I would suggest to Quora to add a country ID to a person’s moniker so we can know who we are all talking to.
However after reading the question, I take back my apology because the person asking the question didn’t specify which country’s constitution was meant.
So with that I will say this about the 8th Amendment to the US Constitution.
Excessive bail shall not be required, nor excessive fines imposed, nor cruel and unusual punishment inflicted.” —Eighth Amendment to the United States Constitution
I would think the Eighth Amendment is pretty straightforward, and for the most part, it is. People and judges mostly understand “excessive bail” and “fines.” The problem is defining “cruel and unusual punishments”
There are those who consider the death penalty to be cruel and unusual mostly because they are just against the death penalty. The Bill of Rights was passed in 1789 in an era when there were real cruel and unusual punishments.
In the 1760s, an English jurist named Sir William Blackstone wrote in Commentaries on the Laws of England, a four-volume handbook, a list of permissible sentences that included “emboweling alive, beheading and quartering” if found guilty of treason. For a minor crime he included “slitting of the nostrils.”
Considering “emboweling alive, beheading and quartering” are all forms of ways to kill a person, I don’t think our forefathers were thinking the death penalty was cruel or unusual. Maybe they wanted to make the way to actually kill the perpetrator less cruel.
I say that because three years after passing the Bill of Rights, Congress passed the Coinage Act of 1792. Congress determined a good sentence for any United States Mint employee found guilty of fraud, embezzlement, counterfeiting for profit, or “guilty of a felony” to be “suffer[ing] death.”
“Sec. 19. And be it further enacted, That if any of the gold or silver coins which shall be struck or coined at the said mint shall be debased or made worse as to the proportion of fine gold or fine silver therein contained, or shall be of less weight or value than the same ought to be pursuant to the directions of this act, through the default or with the connivance of any of the officers or persons who shall be employed at the said mint, for the purpose of profit or gain, or otherwise with a fraudulent intent, and if any of the said officers or persons shall embezzle any of the metals which shall at any time be committed to their charge for the purpose of being coined, or any of the coins which shall be struck or coined at the said mint, every such officer or person who shall commit any or either of the said offences, shall be deemed guilty of felony, and shall suffer death.” (emphasis in original)

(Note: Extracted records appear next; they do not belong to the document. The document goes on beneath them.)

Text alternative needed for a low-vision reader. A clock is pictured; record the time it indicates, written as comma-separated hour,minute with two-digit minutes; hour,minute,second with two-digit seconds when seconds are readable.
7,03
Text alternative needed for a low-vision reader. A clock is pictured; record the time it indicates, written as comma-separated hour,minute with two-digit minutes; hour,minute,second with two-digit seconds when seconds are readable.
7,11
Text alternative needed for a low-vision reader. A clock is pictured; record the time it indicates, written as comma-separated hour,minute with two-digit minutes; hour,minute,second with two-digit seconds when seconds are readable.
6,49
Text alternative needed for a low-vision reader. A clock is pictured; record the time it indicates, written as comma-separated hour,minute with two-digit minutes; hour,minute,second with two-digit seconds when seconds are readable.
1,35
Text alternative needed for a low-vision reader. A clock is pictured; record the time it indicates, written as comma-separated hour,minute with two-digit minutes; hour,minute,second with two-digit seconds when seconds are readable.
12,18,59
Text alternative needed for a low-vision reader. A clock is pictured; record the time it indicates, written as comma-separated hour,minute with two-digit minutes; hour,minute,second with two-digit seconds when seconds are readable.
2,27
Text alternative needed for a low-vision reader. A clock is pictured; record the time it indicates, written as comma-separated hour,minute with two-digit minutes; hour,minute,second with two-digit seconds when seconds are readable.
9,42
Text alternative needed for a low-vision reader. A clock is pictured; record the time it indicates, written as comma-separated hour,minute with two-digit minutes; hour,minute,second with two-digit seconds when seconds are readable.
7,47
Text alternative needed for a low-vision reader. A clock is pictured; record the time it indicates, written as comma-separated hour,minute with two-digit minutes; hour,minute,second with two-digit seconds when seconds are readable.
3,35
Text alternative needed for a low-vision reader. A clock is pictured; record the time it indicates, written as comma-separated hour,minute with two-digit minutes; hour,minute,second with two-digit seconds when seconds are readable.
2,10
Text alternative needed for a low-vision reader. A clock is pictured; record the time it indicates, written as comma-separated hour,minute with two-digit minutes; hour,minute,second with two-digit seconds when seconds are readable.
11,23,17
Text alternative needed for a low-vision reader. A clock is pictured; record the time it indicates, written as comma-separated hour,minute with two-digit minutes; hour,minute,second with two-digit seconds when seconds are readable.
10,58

I believe we can agree that the death penalty was not considered cruel or unusual, but the way it is done can be.
But hold your horses; we have not heard from one of the ruling class, and I would be remiss if I did not include one opinion.
In 1972, the Supreme Court put a temporary halt to death sentences—an action I believe violates the Ninth and Tenth Amendments. Justice William J. Brennan Jr. concurred with the court’s decision and wrote, “The calculated killing of a human being by the State involves a denial of the executed person’s humanity.”
That sure sounds like a personal opinion to me, but this is a Supreme Court justice. Is he supposed to vote his opinion, or is he supposed to enforce the Constitution?
Herein lies the problem; there are those who believe the Constitution should be interpreted liberally and not literally. They say the Constitution is too old and out of date.
The Constitution is a document that defines a federal government and freedom for all Americans, protecting them from that federal government. The definition of freedom shall never change; only tyrants would tell you otherwise.